La realidad indica la importancia de promover una mayor dosis de iniciativa individual, tanto en la economía como en las demás facetas del quehacer cotidiano. Y dos ejemplos muy cercanos, Cuba y Venezuela, resaltan esa imperiosa necesidad. Los mercados bien abastecidos han sido siempre aquellos dejados en situaciones normales a la libre competencia y a las fuerzas naturales del mercado.
La experiencia demuestra que las economías centralizadas o cualquiera de sus hijastros generan estrechez y pobreza. Constriñen el desarrollo y degeneran en el planeamiento de la vida ciudadana. También es cierto que una economía de mercado sin restricción alguna impide la justicia social. De manera que lo ideal es un modelo intermedio para garantizar el principio de la distribución del poder y propiciar oportunidades más equitativas dentro de un sistema de libre concurrencia.
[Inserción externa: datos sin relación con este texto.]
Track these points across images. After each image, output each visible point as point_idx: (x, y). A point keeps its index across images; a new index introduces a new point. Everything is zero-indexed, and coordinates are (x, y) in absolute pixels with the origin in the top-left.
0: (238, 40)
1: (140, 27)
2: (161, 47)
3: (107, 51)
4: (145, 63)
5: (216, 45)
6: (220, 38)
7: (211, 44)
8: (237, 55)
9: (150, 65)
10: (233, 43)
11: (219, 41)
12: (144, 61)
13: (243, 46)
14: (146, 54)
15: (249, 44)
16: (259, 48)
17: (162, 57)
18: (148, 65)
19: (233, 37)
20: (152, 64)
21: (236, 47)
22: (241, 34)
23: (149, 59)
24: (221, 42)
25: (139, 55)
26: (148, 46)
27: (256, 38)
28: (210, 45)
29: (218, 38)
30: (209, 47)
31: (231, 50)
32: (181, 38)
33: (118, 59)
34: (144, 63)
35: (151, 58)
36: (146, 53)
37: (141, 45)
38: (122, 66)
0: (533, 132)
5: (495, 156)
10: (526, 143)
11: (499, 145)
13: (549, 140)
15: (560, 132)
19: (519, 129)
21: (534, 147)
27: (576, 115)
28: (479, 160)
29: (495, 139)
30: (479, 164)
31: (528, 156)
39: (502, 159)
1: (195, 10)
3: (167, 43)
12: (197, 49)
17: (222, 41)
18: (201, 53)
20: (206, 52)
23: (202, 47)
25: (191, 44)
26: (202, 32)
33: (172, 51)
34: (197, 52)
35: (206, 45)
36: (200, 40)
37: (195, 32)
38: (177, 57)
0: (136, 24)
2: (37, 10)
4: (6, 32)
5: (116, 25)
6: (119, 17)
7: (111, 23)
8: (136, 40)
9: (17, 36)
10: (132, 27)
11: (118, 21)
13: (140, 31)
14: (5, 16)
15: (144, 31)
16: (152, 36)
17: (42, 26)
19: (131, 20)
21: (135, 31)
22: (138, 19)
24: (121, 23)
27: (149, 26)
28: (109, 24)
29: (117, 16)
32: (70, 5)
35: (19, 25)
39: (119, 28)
La pronunciada y creciente presencia de los gobiernos regionales, como agentes económicos, y no reguladores de la actividad económica, distorsiona el clima de negocios y la seguridad jurídica, esenciales al éxito de todo plan de crecimiento real. Y no me refiero a un gobierno en particular, sino a una situación generalizada, nacida en los albores de la historia republicana de América Latina, que ha paralizado el verdadero crecimiento material de la región y reducido a estándares espantosamente peligrosos los niveles de frustración en que sobrevive una parte importante y cada vez mayor de los pueblos que la forman.
Un fenómeno cuya solución parece más alejada en la medida en que falsos redentores a nombre de una nueva izquierda, proveniente irónicamente de la derecha más extrema, se adueña de la fantasía de sus pueblos, hambrientos de esperanzas. Situación esta en ascenso permanente ante el fracaso de mediatizados ensayos democráticos y el desprestigio de modelos de redención hoy en ruinas.